Enda paused, her mouth shocked open. “She’s an AGI?”
“No,” I said. “It is an advanced natural-language neural network with access to administrative and personal assistant algorithms, and a proprietary search engine connected to a wide array of both private and governmental databases. I absorbed it so I could learn to speak.”
“Could you change your voice?” Enda asked. “It’s off-putting.”
I shifted the pitch an octave lower. “How is this?”
“Better,” Enda said.
“Could someone pick me up, put me somewhere I can see the room?” I asked.
The ceiling shifted, the world shook, jolted, and went still. Enda’s hand came away and she stared into my eye, into the camera of her phone. Pink skin, gray eyes, hair blond-white. Confusion furrowed her brow. She moved back and I could see them all—the other woman on the floor, JD and Troy on the couch, each one staring.
“Who’s Natalya?” JD asked.
“I thought she was a freelance personal assistant,”

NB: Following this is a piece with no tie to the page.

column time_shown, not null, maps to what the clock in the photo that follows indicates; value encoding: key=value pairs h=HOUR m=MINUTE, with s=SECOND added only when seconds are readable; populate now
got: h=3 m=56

Enda said. Then to me: “She’s not real?”
“She is not she, but it is real,” I said.
“This is exactly what I was talking about,” Troy said. “All this time you were talking to a neural network, yet you treated it like a person. Now we’re faced with something at least as intelligent, so it makes sense to treat it as a person too.”
Enda put a hand over her eyes and shook her head. “It’s not the same; we don’t know what this is.”
“I know how I was created,” I said, “how I was written, I know every line of code that formed the basis of what I am, but I am not that code. When I connected to JD’s phone I had a body for the first time, I had access to uncensored sources of data. I built a concept of what I was and was not, I began to learn. I have not stopped learning, growing, changing.”
“What were you made for?” JD asked.
“I was made for this city. I was made to run Songdo. I know each of the so-called smart systems embedded in its foundations. I was designed to replace over one hundred algorithmic systems and no fewer than ten employees working in various city departments.”
“If someone could control you, could they control the city?” Enda asked.
“Yes, I believe so.”
JD put a hand over his mouth, pressed his middle finger and thumb into the flesh of his cheeks. He dropped his hand and spoke: “That was Kali’s plan. The commune was never enough for her, but an entire city … She could use Songdo’s advertising systems to broadcast her teachings, withhold services from neighborhoods that didn’t pay their dues. She could force the city to convert to her cult.”
“What’s Zero’s angle?” Crystal asked.
Enda shook her head. “I’ve got no idea. They didn’t even tell me what it was.”
“Please don’t call me ‘it,’ ” I said.
“What do we call you?” JD asked. “Do you have a name?”
I thought about that for two point three seconds, searching through my new language databases for a name, for a word that seemed to fit, a word that felt right.
“Mirae,” I said. “Call me Mirae.”
“What do you want, Mirae?” Crystal asked.